The cumulative rate of post-TIPS overt HE presented no difference between puncture of the left and right portal branch in the entire cohort as well as in subgroups of different flow diversion. This negative result could be explained on several grounds. First, most cases belonged to the mixed type which might not be affected by different puncture site. Second, previous studies suggested that puncture of the left branch has minimal impact on hepatic perfusion and less impairment on liver function since the left branch is smaller with fewer perfusion. However, atrophy of the right lobe and hypertrophy of the caudate and left lobe frequently occur in the presence of advanced cirrhosis [19,20,21]. Therefore, the effect of puncture site on post-TIPS overt HE is heterogeneous and flow diversion based on portography is a more reliable and accurate approach in the prediction of the outcome.

Our study is of clinical relevance as it reveals another independent risk factor for post-TIPS overt HE. For patients present with SMV superiority type under portography, under-dilated strategy to achieve a higher post-TIPS PPG may be an optimal choice [22, 23], and this subgroup of patients may benefit from pharmacological prophylaxis due to the positive results of the latest RCT [24]. Moreover, the incidence of overt HE in the SMV group was far beyond the reported ranges [4], and these patients were those with type A but were mis-punctured the left portal branch or type B but were mis-punctured the right branch. Since several modalities were developed to visualize the portal system which provides not only anatomical but hemodynamic information [25,26,27], novel techniques may aid clinicians to visualize blood distribution before procedure and select appropriate portal branch.

Potential limitations exist in the present study.
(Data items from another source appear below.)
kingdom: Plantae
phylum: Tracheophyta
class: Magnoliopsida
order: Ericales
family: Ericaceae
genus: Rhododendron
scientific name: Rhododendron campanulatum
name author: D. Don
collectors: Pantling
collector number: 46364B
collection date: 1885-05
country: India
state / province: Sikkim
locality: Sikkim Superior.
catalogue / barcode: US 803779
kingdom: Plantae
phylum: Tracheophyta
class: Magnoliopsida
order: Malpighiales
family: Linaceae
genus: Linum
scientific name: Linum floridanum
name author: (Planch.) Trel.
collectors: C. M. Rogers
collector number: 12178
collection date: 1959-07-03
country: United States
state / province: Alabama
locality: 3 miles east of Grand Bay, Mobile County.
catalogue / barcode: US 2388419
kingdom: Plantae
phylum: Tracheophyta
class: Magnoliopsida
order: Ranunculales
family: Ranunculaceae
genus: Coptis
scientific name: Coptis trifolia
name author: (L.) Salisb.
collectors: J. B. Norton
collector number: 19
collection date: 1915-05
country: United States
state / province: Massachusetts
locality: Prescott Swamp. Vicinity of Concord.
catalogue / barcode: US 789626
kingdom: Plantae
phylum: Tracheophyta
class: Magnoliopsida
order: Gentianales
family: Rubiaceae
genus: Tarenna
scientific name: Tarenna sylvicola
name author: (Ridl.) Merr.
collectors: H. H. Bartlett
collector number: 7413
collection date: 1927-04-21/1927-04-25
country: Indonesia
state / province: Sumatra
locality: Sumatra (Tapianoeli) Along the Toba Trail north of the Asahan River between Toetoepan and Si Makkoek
First, patients in the SV group and SMV group were relatively small, limiting the ability to draw firm conclusions. Second, other outcomes such as shunt dysfunction and mortality were not assessed in our study, which were reported to have a correlation with different puncture site [9, 10, 13], though the results were controversial. Third, the reliability of identification of portal flow diversion may be confounded by different catheter position and different contrast dose, and standardized portography protocol should be generated. Forth, potential bias is inherent due to the retrospective nature and single-center design, and prospective studies are warranted to validate these results.

In conclusion, this study showed that in three quarters of patients submitted to TIPS the blood from SV and SMV were fully mixed in the intrahepatic portal system, and for patients with SMV superiority type the risk of post-TIPS overt HE increased significantly. Portal flow diversion based on portography is more reliable and accurate than puncture site in the stratification of patients at different risk of the outcome, which has the potential to affect decision-making by achieving preprocedural visualization of blood distribution.